CONSIGNE A
Répondez à ces questions sur le passage consacré à Achille, qui figure plus bas.
(i) Sur quel véhicule la jeune fille monte-t-elle au sortir du lycée ?
(ii) Où Achille pleure-t-il le soir ?
(iii) Selon la dernière phrase, que voulait Achille ?

EXTRAIT DU TEXTE
=======

Après s’être gorgé d’elle, mirage lointain et vibrant, comme de l’eau d’une fontaine d’hydromel, Achille se résigna à la défaite. Il la voyait, au sortir du lycée, qui enfourchait la vespa blanche d’un garçon dégingandé, à la mèche savamment rebelle, qui se serrait contre lui en crépitant comme une crécelle. A l’angle de la rue, il comprit qu’il lui faudrait l’oublier. Mais à dix sept ans, les émotions sont nouvelles, fortes, tenaces et douloureuses, plus encore que sur le vieil âge. Alors Achille dégusta le pire vin d’amertume de sa vie. Le soir dans son lit étroit, il pleurait et se vidait des humeurs bilieuses qui lui cartonnaient la gorge. Étrangement, il constata qu’il aimait ça aussi. Son ego exultait, il était seul au monde à connaître tant de souffrance, nul n’égalerait jamais sa désespérance. Mourir, oui mourir délaissé, il ne voyait que ça.

=======

CONSIGNE B
Recopiez les lignes du listing, de la ligne contenant "Lines per view: lens" jusqu'à la ligne contenant "0.012543, 0.628574, 0.730791]]", celle-ci comprise. Laissez les images de côté dans votre réponse.

DONNÉES FOURNIES
=======

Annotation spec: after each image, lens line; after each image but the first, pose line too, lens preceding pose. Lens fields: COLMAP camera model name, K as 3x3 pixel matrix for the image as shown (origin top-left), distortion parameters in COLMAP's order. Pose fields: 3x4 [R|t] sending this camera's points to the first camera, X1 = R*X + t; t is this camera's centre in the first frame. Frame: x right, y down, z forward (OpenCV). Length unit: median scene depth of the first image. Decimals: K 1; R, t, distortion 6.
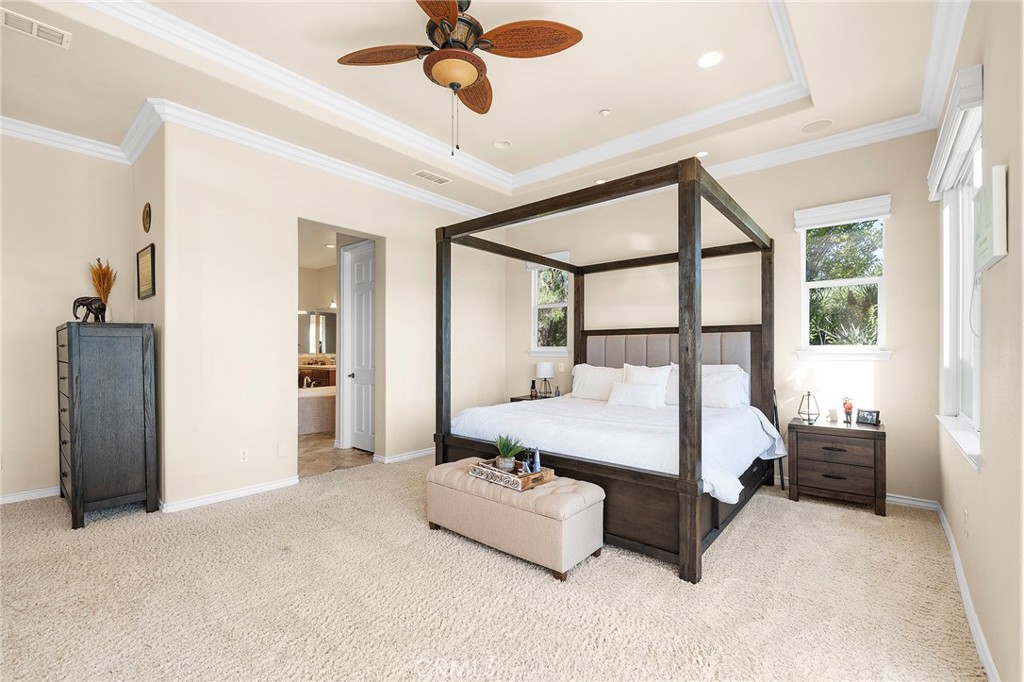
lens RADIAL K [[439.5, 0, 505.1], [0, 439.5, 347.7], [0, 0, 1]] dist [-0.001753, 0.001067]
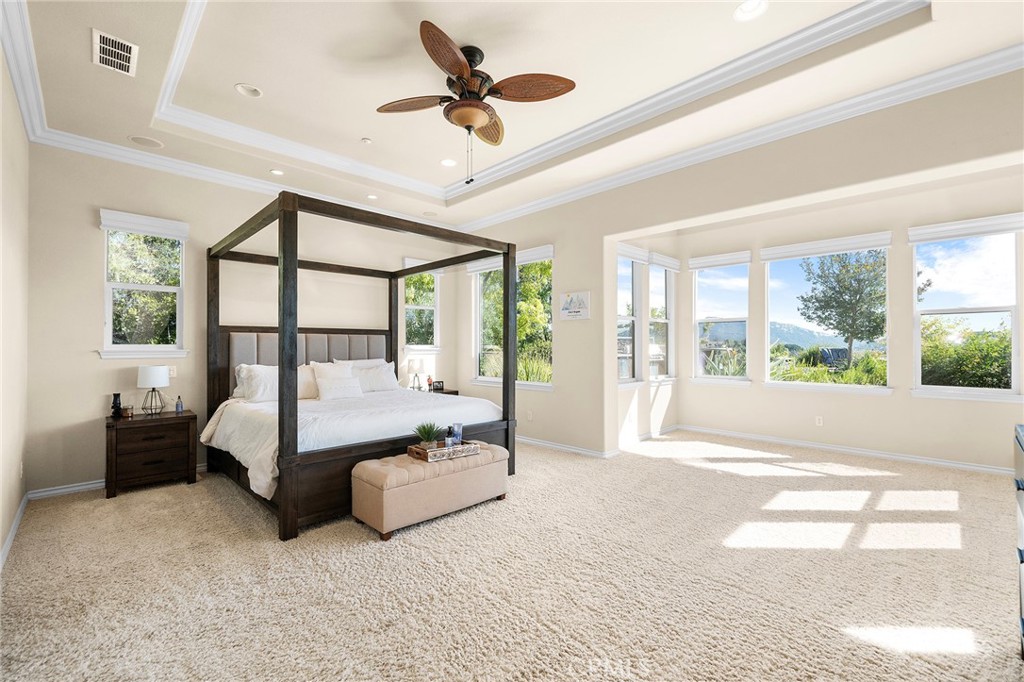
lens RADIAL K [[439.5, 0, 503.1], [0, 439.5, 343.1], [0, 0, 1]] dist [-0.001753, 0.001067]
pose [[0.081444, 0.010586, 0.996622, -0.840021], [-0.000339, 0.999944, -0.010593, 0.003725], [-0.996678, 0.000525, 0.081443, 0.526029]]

=======

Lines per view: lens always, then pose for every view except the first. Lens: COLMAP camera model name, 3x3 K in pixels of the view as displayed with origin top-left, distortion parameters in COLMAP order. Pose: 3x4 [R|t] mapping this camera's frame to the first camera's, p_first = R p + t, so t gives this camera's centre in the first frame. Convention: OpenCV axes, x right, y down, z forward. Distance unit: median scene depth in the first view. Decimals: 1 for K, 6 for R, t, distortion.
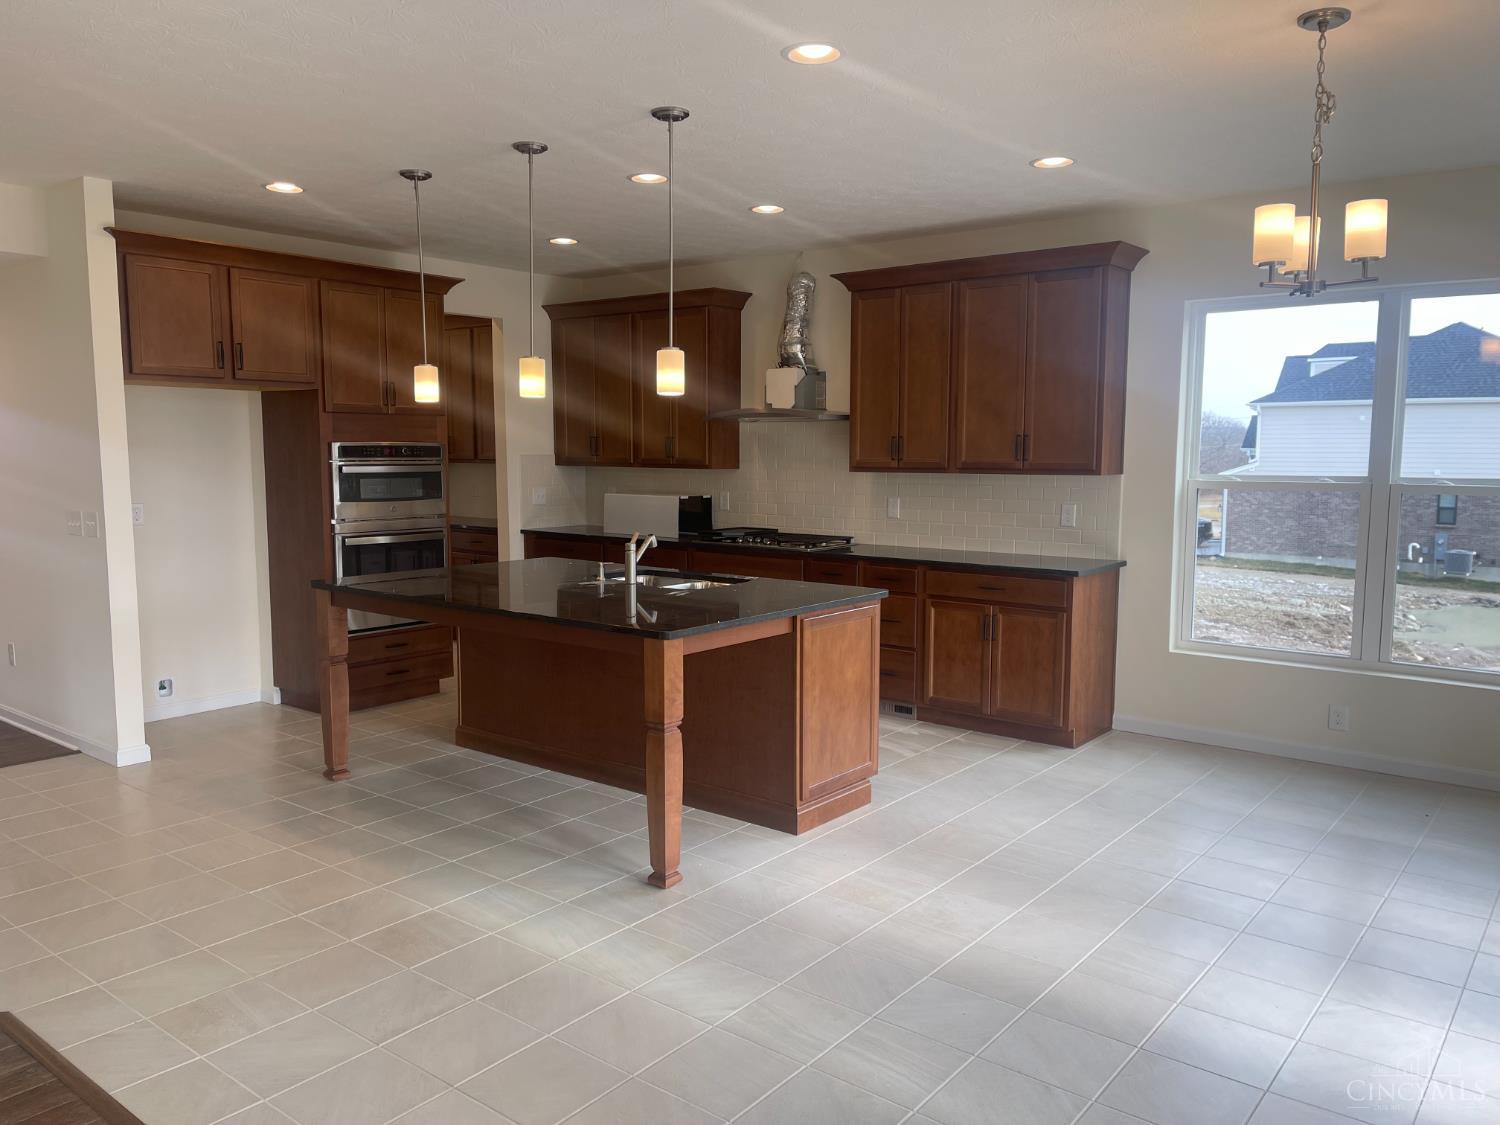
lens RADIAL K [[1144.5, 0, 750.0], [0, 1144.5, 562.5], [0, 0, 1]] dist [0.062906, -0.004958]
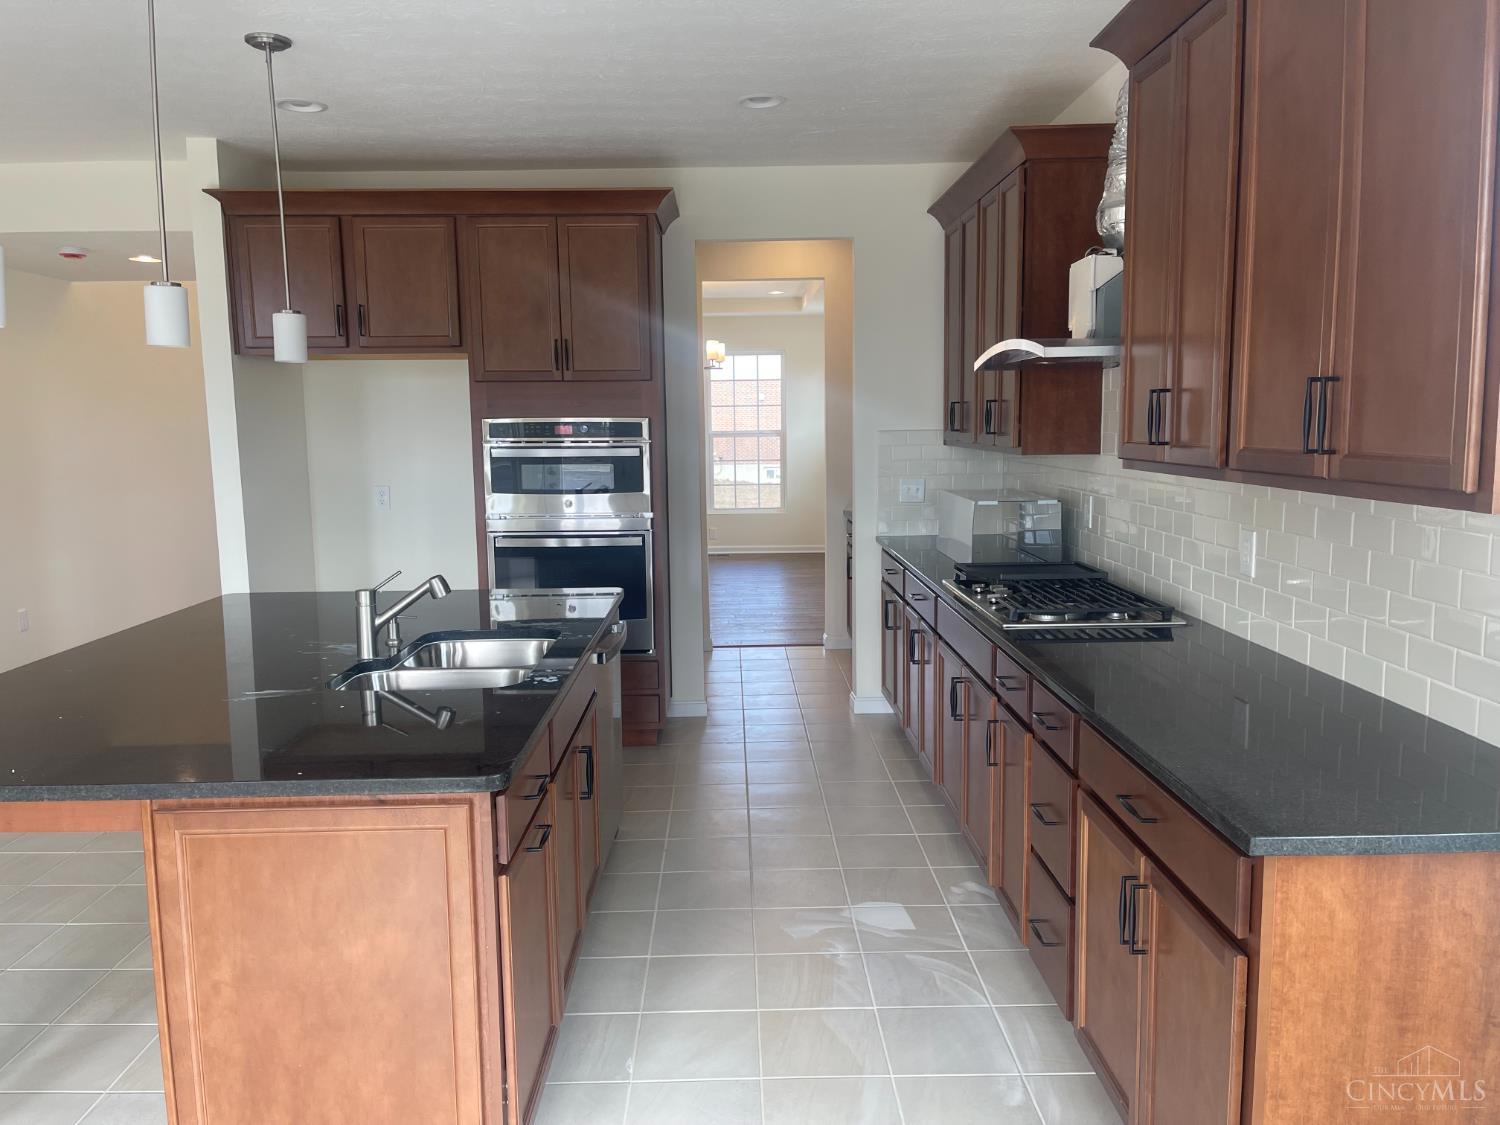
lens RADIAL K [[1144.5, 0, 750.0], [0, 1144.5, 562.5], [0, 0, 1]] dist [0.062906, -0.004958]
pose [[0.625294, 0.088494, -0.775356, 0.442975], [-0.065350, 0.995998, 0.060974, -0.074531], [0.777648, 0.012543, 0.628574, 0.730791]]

=======

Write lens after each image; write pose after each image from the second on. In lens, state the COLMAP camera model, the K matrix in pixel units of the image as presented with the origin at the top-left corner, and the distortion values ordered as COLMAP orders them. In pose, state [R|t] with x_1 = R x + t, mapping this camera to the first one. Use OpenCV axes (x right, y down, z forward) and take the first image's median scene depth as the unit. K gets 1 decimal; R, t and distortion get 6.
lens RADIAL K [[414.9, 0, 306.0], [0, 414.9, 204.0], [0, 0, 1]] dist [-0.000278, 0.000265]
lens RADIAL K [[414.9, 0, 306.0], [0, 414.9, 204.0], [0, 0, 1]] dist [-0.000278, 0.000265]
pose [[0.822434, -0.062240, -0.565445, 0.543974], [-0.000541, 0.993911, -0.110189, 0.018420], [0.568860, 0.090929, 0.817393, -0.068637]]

=======

RÉPONSE A
(i) Elle monte sur la vespa blanche d'un garçon dégingandé.
(ii) Il pleure dans son lit étroit.
(iii) Il voulait mourir délaissé.

RÉPONSE B
Lines per view: lens always, then pose for every view except the first. Lens: COLMAP camera model name, 3x3 K in pixels of the view as displayed with origin top-left, distortion parameters in COLMAP order. Pose: 3x4 [R|t] mapping this camera's frame to the first camera's, p_first = R p + t, so t gives this camera's centre in the first frame. Convention: OpenCV axes, x right, y down, z forward. Distance unit: median scene depth in the first view. Decimals: 1 for K, 6 for R, t, distortion.
lens RADIAL K [[1144.5, 0, 750.0], [0, 1144.5, 562.5], [0, 0, 1]] dist [0.062906, -0.004958]
lens RADIAL K [[1144.5, 0, 750.0], [0, 1144.5, 562.5], [0, 0, 1]] dist [0.062906, -0.004958]
pose [[0.625294, 0.088494, -0.775356, 0.442975], [-0.065350, 0.995998, 0.060974, -0.074531], [0.777648, 0.012543, 0.628574, 0.730791]]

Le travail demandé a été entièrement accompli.